Please convert the stretch of the listing from its first line through the line containing "Email us at" into a Markdown table with the columns Row and Listing line. Leave out any blank lines.

**The data**
•••••

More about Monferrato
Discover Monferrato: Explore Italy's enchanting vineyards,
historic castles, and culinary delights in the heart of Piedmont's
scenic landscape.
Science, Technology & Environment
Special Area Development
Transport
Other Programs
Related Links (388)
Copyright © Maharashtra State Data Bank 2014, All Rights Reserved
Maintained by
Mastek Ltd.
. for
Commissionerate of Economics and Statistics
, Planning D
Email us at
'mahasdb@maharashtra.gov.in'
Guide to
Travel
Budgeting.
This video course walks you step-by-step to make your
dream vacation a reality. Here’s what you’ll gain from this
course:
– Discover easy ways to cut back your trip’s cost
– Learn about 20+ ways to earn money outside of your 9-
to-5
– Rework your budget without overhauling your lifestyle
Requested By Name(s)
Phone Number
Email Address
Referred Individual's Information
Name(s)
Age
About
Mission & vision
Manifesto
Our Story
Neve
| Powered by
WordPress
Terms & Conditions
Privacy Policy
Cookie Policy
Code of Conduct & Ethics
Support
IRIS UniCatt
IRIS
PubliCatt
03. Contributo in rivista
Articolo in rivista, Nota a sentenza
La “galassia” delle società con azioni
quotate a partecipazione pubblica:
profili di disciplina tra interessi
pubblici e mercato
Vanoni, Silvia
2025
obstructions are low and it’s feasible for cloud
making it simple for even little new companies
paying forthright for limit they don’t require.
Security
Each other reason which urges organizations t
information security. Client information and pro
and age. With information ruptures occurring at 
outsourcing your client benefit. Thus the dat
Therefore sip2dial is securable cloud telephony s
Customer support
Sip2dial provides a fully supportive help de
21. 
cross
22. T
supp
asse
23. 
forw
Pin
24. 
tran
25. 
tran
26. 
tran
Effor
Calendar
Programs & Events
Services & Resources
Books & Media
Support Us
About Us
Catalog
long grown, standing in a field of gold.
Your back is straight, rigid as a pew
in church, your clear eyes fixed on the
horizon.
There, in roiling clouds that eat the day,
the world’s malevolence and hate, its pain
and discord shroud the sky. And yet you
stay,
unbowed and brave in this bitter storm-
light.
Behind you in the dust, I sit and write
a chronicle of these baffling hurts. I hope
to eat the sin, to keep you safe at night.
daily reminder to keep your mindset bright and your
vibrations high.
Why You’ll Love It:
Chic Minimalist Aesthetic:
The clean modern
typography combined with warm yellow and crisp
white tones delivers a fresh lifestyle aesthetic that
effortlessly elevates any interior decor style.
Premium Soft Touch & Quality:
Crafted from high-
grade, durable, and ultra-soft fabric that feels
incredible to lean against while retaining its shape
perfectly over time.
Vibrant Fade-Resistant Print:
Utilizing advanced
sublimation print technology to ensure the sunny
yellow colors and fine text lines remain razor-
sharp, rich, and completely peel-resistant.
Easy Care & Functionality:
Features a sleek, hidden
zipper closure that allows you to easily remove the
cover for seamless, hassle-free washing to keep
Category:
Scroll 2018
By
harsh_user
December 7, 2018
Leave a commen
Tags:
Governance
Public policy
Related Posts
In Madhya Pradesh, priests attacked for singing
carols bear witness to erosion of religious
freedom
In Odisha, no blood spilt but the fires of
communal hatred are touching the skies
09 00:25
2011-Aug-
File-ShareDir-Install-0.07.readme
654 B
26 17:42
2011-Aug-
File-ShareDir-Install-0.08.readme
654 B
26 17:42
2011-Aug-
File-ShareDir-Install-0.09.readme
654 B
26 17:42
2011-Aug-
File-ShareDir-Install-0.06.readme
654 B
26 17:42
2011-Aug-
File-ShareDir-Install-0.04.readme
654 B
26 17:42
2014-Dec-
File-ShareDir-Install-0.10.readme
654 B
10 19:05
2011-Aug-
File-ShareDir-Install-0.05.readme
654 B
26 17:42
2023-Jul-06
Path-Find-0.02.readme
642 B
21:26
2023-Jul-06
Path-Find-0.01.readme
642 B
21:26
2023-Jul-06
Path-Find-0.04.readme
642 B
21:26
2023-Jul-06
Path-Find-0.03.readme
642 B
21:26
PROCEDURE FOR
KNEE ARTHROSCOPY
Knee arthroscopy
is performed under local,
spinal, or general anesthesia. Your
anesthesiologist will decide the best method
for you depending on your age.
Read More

•••••

**Result**
| Row | Listing line |
|---|---|
| 1 | More about Monferrato |
| 2 | Discover Monferrato: Explore Italy's enchanting vineyards, |
| 3 | historic castles, and culinary delights in the heart of Piedmont's |
| 4 | scenic landscape. |
| 5 | Science, Technology & Environment |
| 6 | Special Area Development |
| 7 | Transport |
| 8 | Other Programs |
| 9 | Related Links (388) |
| 10 | Copyright © Maharashtra State Data Bank 2014, All Rights Reserved |
| 11 | Maintained by |
| 12 | Mastek Ltd. |
| 13 | . for |
| 14 | Commissionerate of Economics and Statistics |
| 15 | , Planning D |
| 16 | Email us at |